A 77 year old Hingham woman fell victim to a common phone scam known as the “Arrested Relative Scam”. She purchased $5,000 worth of gift cards and gave the card numbers to the scammers.
On July 26, a 77 year old woman came to the police station to report the scam. She said she received a phone call from a man claiming to be from the “Miami Police Department” informing her that her son had been arrested for drunk driving after crashing his car. The caller warned that her “son” may sound different because he broke his nose in the crash. The “son” said he had driven home from a wedding after drinking too much and crashed. Another man then came on the line and claimed to be her “son’s” attorney. He told her in order for her “son” to be released from jail, she would need to provide them with $5,000 worth of Home Depot gift cards.
The woman went to her bank and withdrew the cash. She then purchased $5,000 worth of gift cards. The Home Depot cashier asked her if she was being scammed. The cashier explained a common scam where a “grandchild” is arrested and they need gift cards to be bailed. The woman said she was aware of such scams that involve “grandchildren” but continued to purchase the cards.
She brought the gift cards home and called the “Miami Police” back. She relayed all the gift cards numbers over the phone. They told her to now destroy the cards. She then became suspicious and called her son. She learned he was not in Florida and that she had been scammed.
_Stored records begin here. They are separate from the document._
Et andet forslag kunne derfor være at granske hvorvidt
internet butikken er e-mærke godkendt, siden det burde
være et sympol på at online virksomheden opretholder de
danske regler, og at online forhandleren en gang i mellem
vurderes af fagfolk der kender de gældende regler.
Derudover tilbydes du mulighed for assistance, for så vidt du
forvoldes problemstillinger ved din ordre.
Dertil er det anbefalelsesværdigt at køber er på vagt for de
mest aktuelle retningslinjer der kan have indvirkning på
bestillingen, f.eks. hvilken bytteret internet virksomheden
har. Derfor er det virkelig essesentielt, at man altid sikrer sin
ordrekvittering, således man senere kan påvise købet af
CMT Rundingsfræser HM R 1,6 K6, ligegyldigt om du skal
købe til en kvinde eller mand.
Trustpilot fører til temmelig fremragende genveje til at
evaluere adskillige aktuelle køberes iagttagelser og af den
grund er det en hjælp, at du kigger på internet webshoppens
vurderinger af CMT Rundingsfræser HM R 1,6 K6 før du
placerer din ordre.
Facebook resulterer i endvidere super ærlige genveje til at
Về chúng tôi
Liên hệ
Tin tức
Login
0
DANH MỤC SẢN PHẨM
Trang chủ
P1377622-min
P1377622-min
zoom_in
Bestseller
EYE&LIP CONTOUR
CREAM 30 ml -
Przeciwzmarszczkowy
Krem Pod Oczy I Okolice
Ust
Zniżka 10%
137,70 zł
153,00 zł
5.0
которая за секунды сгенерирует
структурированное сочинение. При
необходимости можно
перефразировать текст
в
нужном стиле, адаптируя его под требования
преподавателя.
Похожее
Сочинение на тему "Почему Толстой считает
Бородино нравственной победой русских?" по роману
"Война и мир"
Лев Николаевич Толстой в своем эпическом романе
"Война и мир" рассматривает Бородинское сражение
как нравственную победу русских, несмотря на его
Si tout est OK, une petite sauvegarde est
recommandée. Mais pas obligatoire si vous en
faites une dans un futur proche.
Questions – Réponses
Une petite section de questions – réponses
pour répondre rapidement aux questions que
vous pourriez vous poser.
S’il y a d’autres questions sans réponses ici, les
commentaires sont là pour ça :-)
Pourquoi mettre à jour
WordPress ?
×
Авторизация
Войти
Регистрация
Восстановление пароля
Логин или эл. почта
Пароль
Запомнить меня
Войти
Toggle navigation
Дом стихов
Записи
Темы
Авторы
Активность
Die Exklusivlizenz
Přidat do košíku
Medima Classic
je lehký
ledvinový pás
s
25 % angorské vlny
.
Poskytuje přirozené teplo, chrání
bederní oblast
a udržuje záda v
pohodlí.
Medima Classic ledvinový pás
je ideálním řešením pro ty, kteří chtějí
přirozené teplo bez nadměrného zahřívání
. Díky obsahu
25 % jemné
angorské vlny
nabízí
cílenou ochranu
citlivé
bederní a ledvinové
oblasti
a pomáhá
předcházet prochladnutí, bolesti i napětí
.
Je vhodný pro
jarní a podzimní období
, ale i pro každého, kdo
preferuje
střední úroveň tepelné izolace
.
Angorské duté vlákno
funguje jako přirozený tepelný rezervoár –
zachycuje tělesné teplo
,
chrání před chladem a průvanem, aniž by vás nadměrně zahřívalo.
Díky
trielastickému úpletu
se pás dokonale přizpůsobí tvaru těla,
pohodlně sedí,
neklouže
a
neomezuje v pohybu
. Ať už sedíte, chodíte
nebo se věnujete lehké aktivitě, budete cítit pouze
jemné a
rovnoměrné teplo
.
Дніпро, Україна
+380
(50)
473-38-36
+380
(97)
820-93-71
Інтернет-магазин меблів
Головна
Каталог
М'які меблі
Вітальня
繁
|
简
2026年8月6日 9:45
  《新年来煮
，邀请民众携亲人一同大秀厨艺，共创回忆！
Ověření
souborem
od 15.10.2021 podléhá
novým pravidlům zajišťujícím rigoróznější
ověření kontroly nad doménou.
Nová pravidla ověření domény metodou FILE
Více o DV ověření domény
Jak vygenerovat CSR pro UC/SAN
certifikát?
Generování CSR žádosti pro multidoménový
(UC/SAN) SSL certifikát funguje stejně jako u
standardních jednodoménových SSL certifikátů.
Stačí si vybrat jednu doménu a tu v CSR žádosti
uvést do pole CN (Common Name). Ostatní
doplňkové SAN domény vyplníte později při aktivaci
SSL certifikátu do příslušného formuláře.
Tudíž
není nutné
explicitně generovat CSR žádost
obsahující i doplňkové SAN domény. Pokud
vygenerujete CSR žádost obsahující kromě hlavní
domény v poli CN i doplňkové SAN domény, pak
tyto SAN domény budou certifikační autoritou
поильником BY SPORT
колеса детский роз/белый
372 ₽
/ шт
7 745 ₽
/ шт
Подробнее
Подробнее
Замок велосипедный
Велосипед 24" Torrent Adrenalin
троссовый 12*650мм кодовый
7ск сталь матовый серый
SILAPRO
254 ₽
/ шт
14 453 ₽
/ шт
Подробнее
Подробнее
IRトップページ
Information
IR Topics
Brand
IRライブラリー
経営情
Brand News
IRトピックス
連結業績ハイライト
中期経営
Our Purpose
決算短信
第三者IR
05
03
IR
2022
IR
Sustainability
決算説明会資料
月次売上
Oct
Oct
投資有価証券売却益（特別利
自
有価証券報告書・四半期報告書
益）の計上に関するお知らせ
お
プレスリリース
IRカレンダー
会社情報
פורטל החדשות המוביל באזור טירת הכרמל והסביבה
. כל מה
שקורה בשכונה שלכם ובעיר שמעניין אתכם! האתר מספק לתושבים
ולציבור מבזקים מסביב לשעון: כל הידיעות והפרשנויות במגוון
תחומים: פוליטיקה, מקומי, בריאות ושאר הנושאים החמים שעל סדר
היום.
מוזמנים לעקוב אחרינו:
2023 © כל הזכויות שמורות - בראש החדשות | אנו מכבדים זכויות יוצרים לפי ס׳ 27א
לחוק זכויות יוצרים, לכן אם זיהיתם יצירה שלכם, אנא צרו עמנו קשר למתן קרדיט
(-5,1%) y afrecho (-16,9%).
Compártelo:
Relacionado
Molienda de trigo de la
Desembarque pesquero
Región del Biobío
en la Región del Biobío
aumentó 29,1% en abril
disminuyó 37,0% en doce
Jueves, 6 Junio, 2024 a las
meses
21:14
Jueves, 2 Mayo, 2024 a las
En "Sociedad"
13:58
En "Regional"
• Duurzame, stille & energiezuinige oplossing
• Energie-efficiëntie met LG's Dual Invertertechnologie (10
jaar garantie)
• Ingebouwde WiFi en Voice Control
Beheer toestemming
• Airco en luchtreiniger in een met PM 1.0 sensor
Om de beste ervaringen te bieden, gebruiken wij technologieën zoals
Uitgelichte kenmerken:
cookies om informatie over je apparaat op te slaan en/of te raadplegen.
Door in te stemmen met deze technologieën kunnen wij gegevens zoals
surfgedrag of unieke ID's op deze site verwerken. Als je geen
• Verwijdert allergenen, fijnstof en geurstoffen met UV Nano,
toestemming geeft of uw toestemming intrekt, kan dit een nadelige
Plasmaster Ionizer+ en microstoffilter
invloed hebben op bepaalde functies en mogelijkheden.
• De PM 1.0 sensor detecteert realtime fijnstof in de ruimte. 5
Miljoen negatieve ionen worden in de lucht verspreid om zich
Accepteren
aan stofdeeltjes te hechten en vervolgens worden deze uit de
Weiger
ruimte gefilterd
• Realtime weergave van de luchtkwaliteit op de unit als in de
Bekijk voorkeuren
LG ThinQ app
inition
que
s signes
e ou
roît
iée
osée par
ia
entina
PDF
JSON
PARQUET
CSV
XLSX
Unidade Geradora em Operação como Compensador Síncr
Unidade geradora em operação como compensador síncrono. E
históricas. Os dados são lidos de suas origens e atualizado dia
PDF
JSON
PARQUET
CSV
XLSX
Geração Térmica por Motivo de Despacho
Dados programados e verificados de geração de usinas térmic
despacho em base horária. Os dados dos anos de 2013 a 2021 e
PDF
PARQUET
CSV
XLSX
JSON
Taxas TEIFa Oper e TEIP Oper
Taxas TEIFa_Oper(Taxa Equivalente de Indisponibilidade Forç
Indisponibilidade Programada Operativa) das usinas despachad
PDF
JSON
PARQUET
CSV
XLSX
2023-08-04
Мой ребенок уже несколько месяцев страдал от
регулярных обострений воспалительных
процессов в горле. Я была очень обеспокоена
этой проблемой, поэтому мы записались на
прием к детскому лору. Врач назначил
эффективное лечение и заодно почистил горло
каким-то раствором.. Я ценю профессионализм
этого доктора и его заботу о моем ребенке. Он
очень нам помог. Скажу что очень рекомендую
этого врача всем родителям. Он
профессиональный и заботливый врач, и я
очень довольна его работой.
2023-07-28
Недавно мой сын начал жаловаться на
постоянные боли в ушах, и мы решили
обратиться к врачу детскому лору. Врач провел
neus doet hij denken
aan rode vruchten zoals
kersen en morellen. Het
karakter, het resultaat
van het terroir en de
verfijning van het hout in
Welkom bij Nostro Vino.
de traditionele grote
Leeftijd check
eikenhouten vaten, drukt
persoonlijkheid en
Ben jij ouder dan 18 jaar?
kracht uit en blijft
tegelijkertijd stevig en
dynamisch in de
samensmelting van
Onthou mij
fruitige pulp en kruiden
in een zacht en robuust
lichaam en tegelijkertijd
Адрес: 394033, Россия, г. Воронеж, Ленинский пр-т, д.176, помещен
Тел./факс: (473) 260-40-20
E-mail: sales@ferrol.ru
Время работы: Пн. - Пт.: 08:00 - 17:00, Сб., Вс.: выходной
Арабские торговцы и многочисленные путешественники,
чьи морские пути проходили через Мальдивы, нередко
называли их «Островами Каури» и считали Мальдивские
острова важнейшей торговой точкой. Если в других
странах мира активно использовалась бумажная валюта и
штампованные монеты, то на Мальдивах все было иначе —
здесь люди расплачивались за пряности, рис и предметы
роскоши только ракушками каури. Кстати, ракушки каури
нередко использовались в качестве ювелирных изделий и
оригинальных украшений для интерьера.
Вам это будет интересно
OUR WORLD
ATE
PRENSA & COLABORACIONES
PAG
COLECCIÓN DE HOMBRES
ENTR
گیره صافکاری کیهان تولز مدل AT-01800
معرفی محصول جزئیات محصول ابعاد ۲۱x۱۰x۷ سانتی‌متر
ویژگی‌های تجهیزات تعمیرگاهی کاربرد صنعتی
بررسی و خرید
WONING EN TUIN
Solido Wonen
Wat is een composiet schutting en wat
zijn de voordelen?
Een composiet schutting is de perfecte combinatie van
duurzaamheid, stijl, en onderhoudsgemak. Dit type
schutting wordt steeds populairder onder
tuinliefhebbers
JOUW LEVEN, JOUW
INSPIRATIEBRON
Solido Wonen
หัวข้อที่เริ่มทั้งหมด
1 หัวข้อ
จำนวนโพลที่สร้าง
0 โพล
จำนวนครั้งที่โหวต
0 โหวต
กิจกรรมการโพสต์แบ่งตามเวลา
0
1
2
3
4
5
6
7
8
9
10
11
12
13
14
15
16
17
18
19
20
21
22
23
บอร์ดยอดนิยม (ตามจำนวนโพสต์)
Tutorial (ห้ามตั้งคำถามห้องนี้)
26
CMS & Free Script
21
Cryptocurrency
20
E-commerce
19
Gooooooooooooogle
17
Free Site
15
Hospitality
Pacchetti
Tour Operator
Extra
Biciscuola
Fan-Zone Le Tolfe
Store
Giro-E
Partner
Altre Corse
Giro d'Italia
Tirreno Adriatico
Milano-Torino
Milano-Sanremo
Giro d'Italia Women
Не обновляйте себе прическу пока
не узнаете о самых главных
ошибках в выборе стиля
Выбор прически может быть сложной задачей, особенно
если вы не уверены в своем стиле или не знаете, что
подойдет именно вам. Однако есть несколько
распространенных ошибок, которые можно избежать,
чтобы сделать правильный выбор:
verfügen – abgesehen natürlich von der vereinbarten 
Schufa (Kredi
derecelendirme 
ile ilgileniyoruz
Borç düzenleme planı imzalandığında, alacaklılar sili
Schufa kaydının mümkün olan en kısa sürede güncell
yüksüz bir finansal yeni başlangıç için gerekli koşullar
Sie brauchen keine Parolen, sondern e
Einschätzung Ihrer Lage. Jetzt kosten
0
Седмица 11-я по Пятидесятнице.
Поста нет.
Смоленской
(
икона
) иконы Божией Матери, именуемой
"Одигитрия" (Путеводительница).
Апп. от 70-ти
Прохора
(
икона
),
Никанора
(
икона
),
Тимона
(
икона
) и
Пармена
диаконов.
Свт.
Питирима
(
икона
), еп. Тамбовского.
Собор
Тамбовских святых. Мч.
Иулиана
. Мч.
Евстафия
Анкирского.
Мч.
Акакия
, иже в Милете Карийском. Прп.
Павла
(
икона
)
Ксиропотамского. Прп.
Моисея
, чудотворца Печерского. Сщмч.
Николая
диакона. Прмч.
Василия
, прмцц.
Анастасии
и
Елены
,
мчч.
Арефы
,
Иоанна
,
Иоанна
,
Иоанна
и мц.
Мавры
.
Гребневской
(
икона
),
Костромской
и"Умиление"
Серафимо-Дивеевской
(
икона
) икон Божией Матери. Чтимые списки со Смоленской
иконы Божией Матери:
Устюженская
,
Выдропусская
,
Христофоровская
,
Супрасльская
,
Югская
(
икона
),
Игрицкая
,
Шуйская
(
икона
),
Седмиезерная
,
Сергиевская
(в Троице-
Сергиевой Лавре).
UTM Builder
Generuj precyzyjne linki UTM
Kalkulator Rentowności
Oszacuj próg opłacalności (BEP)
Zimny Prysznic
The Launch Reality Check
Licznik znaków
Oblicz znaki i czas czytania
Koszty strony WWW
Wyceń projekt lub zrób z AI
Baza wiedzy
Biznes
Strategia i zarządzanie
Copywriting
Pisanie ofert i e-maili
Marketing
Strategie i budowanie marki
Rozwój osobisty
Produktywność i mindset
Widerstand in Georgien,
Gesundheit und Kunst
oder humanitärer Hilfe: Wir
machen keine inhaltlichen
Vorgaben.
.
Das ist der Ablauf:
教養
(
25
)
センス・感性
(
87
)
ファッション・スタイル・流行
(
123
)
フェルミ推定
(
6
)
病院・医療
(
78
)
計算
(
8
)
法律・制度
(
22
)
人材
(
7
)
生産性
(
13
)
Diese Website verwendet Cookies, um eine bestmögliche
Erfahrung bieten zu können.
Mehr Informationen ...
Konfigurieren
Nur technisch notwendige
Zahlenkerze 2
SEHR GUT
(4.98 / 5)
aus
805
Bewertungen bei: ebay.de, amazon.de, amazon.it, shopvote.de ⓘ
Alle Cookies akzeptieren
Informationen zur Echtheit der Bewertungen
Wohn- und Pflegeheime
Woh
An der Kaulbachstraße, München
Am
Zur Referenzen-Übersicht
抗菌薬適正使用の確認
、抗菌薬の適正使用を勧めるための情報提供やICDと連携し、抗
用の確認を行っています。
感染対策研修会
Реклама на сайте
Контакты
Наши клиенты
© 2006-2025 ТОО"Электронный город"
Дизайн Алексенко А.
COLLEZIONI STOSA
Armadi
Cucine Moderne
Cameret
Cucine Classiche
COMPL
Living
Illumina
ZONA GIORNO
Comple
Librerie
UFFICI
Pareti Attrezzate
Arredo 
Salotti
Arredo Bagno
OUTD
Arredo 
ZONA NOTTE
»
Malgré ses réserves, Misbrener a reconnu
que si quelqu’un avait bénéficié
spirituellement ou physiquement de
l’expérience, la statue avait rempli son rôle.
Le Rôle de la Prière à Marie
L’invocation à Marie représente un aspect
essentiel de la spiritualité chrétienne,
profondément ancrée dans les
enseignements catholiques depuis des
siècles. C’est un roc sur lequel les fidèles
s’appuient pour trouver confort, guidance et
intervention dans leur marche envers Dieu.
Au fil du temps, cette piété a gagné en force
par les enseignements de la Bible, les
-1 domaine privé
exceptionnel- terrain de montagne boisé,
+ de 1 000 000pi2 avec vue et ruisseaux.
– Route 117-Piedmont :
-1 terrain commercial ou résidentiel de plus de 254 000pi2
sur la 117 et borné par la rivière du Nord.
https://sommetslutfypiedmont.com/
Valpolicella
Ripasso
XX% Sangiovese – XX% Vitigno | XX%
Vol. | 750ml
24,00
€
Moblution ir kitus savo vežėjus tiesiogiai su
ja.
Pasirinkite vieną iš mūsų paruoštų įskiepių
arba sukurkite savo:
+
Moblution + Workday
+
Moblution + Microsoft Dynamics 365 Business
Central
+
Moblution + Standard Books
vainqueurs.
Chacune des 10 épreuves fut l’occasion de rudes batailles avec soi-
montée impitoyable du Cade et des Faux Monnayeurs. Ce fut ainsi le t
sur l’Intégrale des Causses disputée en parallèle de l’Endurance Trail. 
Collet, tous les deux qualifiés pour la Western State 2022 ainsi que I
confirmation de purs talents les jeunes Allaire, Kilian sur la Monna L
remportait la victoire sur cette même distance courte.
An Officer called the phone number she called and a man answered saying “Miami Police Department”. The Officer asked for the “attorney” by the name he had used. A short time later a man picked up the phone. The Officer identified himself as a police officer from Massachusetts and explained that an elderly woman had been scammed out of a large amount of money. The man admitted the gift cards had already been used and he would not call the woman again. The man claimed he was in Vancouver, British Columbia. He said it was “unfortunate” that she lost her money but this is how he makes a living.
Although the phone number the scammer used does have a British Columbia area code, the scammers can easily alter the caller identification name and phone number to display anything. This scam, which we have been sharing for 15 years, is a variation of the common “Grandparent Scam” in which the scammers claim a “grandchild” was arrested and needs bail money.